───── SUPPLIED PASSAGE

Wednesday, August 31, 2011

Are you smarter than your math teacher?

This is an interesting question that was imposed on me in an indirect fashion tonight at our student open house. Our textbook was opened to a random page, and a parent asked me to solve the problem, on the spot. I did, successfully, and the parent was satisfied. I am not sure how I feel about this. Should I be offended? 

The zombie part of my brain says, "Dude, you've been at work going on ten hours straight, and you want me to do calculations?" while the logical part of my brain says, "It's a parent's right to know whether the teacher knows the content well enough to push my student hard enough". But the bigger question is, does a teacher need to be able to solve random problems in the book on the spot, to be capable of teaching and challenging students effectively? According to the students themselves, the answer is NO.

This seems backwards, doesn't it? My G/T training this summer gave teachers a chance to brainstorm lists of our opinion of what makes an effective G/T teacher. We came up with a list pretty similar to the ones on the first list on the link below. It was a hand-out we were given that totally blew my mind.

Now that you've read what teachers think makes a good G/T teacher, read further down in the article to the student survey of what gifted students actually want from their teacher. The percentages astounded me.

50% of gifted students felt that it was most important for their teachers to make it fun, understand them as an individual, have a good sense of humor, and be cheerful in the classroom.

30% of gifted students felt it was important that their teacher was supportive and flexible.


Only 5-10% of gifted students responded that it was important for their teacher to be an expert in their subject area or be able to explain the subject well.

──────────
───── RECORDS

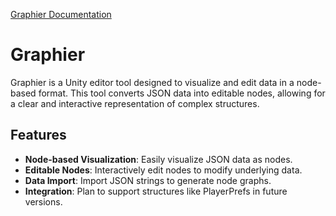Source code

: [Graphier Documentation](https://hsnzkg.github.io/graphier-doc/)
#
# Graphier

Graphier is a Unity editor tool designed to visualize and edit data in a node-based format. This tool converts JSON data into editable nodes, allowing for a clear and interactive representation of complex structures. 

## Features

- **Node-based Visualization**: Easily visualize JSON data as nodes.
- **Editable Nodes**: Interactively edit nodes to modify underlying data.
- **Data Import**: Import JSON strings to generate node graphs.
- **Integration**: Plan to support structures like PlayerPrefs in future versions.
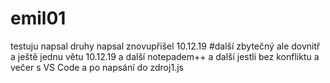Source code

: # emil01
testuju
napsal
druhy napsal
znovupřišel 10.12.19
#další zbytečný ale dovnitř
a ještě jednu větu 10.12.19
a další notepadem++
  a další jestli bez konfliktu
a večer s VS Code
a po napsání do zdroj1.js

  
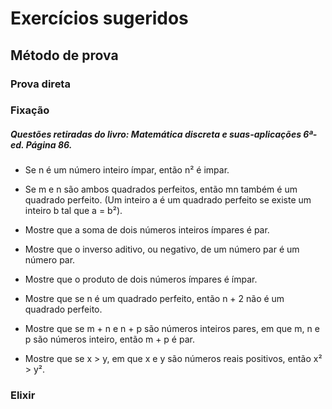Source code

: # Exercícios sugeridos

## Método de prova

### Prova direta

### Fixação

##### **Questões retiradas do livro:** Matemática discreta e suas-aplicações 6ª-ed. Página 86.

+ Se n é um número inteiro ímpar, então n² é impar.

+ Se m e n são ambos quadrados perfeitos, então mn também é um quadrado perfeito. (Um inteiro a é um quadrado perfeito se existe um inteiro b tal que a = b²).

+ Mostre que a soma de dois números inteiros ímpares é par.

+ Mostre que o inverso aditivo, ou negativo, de um número par é um número par.

+ Mostre que o produto de dois números ímpares é ímpar.

+ Mostre que se n é um quadrado perfeito, então n + 2 não é um quadrado perfeito.

+ Mostre que se m + n e n + p são números inteiros pares, em que m, n e p são números inteiro, então m + p é par.

+ Mostre que se x > y, em que x e y são números reais positivos, então x² > y².

### Elixir
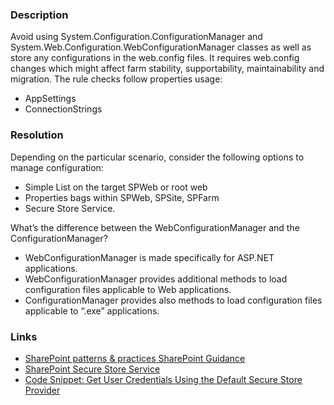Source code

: ﻿---
Title: ConfigurationManager is used
FileName: resp510202.html
---

### Description
Avoid using System.Configuration.ConfigurationManager and System.Web.Configuration.WebConfigurationManager classes as well as store any configurations in the web.config files. It requires web.config changes which might affect farm stability, supportability, maintainability and migration.
The rule checks follow properties usage:

- AppSettings
- ConnectionStrings

### Resolution

Depending on the particular scenario, consider the following options to manage configuration:

- Simple List on the target SPWeb or root web
- Properties bags within SPWeb, SPSite, SPFarm
- Secure Store Service.

What’s the difference between the WebConfigurationManager and the ConfigurationManager?

- WebConfigurationManager is made specifically for ASP.NET applications.
- WebConfigurationManager provides additional methods to load configuration files applicable to Web applications.
- ConfigurationManager provides also methods to load configuration files applicable to “.exe” applications.

### Links
- [SharePoint patterns & practices SharePoint Guidance](https://spg.codeplex.com/)
- [SharePoint Secure Store Service](https://msdn.microsoft.com/en-us/library/ee557754(v=office.14).aspx)
- [Code Snippet: Get User Credentials Using the Default Secure Store Provider](https://msdn.microsoft.com/en-us/library/ff394459(v=office.14).aspx)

──────────

* _PROBLEM SET_:
- 1) Transcribe the part of the post about being smarter than your math teacher, starting at "Are you smarter" and ending at "I be offended?".
- 2) Render the lines of the records as a numbered list, starting at the line containing "então x² > y²." and ending at the line containing "- ConfigurationManager provides". Skip blank lines and leave the pictures out.
The post and the records are unrelated pieces of material.

* _NUMBERED RESPONSES_:
- 1)
Are you smarter than your math teacher?

This is an interesting question that was imposed on me in an indirect fashion tonight at our student open house. Our textbook was opened to a random page, and a parent asked me to solve the problem, on the spot. I did, successfully, and the parent was satisfied. I am not sure how I feel about this. Should I be offended?

- 2)
1. + Mostre que se x > y, em que x e y são números reais positivos, então x² > y².
2. ### Elixir
3. Source code
4. : ﻿---
5. Title: ConfigurationManager is used
6. FileName: resp510202.html
7. ---
8. ### Description
9. Avoid using System.Configuration.ConfigurationManager and System.Web.Configuration.WebConfigurationManager classes as well as store any configurations in the web.config files. It requires web.config changes which might affect farm stability, supportability, maintainability and migration.
10. The rule checks follow properties usage:
11. - AppSettings
12. - ConnectionStrings
13. ### Resolution
14. Depending on the particular scenario, consider the following options to manage configuration:
15. - Simple List on the target SPWeb or root web
16. - Properties bags within SPWeb, SPSite, SPFarm
17. - Secure Store Service.
18. What’s the difference between the WebConfigurationManager and the ConfigurationManager?
19. - WebConfigurationManager is made specifically for ASP.NET applications.
20. - WebConfigurationManager provides additional methods to load configuration files applicable to Web applications.
21. - ConfigurationManager provides also methods to load configuration files applicable to “.exe” applications.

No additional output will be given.